_TEXT PROVIDED:_
# Extremely rare pink ivory burl



## Wolfdancer (Apr 20, 2009)

This is just a show off or gloat. I was able to get these three pieces of Pink Ivory. There 2 x 2 x 12  I am not sure if there going to be sold. I have never ever seen any before. Has anyone here ever seen any. It was really expensive.


----------



## ldb2000 (Apr 20, 2009)

That is some beautiful timber . I've never heard of Pink Ivory burl , thanks for showing it Rodney .


----------



## wudnhed (Apr 20, 2009)

That is just sick, I'm so jealous!!!!!!!!!


----------



## mick (Apr 20, 2009)

Dang Rodney.....I've turned some Pink Ivory that had some curl to it but that's just wicked cool! Never seen any like it!


----------



## dgscott (Apr 20, 2009)

Wow that's pink! Pretty stuff -- do something extraordinary with it!
Doug


----------



## bitshird (Apr 20, 2009)

Amazing figure, should make some killer pens.


----------



## TBone (Apr 20, 2009)

Thanks for sharing the pic, that's great looking wood.


----------



## CSue (Apr 20, 2009)

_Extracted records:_

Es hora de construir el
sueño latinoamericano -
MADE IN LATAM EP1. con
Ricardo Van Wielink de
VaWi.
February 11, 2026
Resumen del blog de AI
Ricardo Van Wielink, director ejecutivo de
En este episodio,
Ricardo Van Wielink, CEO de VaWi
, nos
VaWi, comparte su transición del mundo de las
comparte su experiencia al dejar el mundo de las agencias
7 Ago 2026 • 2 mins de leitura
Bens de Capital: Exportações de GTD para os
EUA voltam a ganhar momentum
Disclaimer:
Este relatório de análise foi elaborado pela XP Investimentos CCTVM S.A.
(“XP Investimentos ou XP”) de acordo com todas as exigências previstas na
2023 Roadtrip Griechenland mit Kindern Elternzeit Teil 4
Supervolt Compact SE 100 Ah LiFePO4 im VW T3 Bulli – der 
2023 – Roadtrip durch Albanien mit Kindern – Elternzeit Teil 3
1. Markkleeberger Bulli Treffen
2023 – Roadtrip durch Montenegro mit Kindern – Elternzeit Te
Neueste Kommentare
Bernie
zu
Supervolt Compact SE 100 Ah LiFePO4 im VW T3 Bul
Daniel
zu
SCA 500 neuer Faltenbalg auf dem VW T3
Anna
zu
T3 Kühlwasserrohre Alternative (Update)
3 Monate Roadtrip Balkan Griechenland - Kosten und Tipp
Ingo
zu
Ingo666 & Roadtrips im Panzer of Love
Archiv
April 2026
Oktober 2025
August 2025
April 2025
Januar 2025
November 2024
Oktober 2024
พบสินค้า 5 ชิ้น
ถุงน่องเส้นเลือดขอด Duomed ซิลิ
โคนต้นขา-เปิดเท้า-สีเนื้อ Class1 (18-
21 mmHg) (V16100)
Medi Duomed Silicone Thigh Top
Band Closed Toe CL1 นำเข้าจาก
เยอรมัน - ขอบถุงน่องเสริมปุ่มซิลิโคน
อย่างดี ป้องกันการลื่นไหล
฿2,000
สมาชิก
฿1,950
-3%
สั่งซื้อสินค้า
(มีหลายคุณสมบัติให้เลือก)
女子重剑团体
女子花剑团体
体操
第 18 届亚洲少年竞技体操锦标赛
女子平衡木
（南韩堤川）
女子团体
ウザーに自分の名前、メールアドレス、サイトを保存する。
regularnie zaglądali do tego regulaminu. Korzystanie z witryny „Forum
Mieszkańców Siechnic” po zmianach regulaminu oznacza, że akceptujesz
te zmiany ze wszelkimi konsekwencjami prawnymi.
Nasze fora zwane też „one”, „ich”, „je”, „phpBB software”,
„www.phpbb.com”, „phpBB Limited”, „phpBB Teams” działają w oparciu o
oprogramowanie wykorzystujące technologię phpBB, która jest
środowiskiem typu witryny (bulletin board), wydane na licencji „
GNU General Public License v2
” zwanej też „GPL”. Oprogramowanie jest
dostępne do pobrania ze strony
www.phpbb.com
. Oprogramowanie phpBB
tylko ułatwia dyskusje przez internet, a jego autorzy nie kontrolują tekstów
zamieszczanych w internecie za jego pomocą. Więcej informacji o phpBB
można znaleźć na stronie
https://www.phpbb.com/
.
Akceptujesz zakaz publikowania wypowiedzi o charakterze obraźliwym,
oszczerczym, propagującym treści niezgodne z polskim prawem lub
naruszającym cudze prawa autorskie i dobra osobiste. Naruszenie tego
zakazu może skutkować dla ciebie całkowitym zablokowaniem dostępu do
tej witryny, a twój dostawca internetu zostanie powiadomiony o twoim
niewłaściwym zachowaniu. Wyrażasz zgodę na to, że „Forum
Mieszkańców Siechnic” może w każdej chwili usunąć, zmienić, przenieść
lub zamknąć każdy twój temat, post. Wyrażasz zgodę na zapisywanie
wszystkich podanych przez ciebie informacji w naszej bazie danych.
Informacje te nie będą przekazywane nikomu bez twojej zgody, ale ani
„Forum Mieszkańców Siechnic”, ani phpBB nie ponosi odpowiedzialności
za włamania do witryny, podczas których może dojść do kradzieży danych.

_WORK INSTRUCTIONS:_
[A] In the forum thread about the pink ivory burl, repeat the passage from "## mick (Apr" up to and including "dgscott (Apr 20, 2009)".
[B] Answer these questions using the forum thread about the pink ivory burl.
(i) What size does Wolfdancer give for the pieces?
(ii) What kind of Pink Ivory had mick turned before?
(iii) According to bitshird, what should the wood make?
[C] Write the next part of the forum thread about the pink ivory burl, starting after its final line.

_RESULTS IN ORDER:_
[A]
## mick (Apr 20, 2009)

Dang Rodney.....I've turned some Pink Ivory that had some curl to it but that's just wicked cool! Never seen any like it!


----------



## dgscott (Apr 20, 2009)

[B]
(i) 2 x 2 x 12
(ii) Pink Ivory that had some curl to it
(iii) Killer pens

[C]
What a great find!  They're going to make some beautiful pens for sure!  

Outstanding photo, too.


----------



## wdcav1952 (Apr 20, 2009)

Rodney, I'm with Mike.  I've turned curly pink ivory, but didn't know it existed as a burl!!


----------



## nava1uni (Apr 21, 2009)

I think that you should send it to me so that I can see if up close.  It is difficult to fully appreciate it's beauty from a far.  Of course I would send it back to you in a years or so, maybe.


----------



## Stick Rounder (Apr 21, 2009)

Nice wood!  
Not everyday that a man tells you that.


----------



## workinforwood (Apr 21, 2009)

Wow..I never saw pink ivory that pink before, let alone as a burl.  Great find.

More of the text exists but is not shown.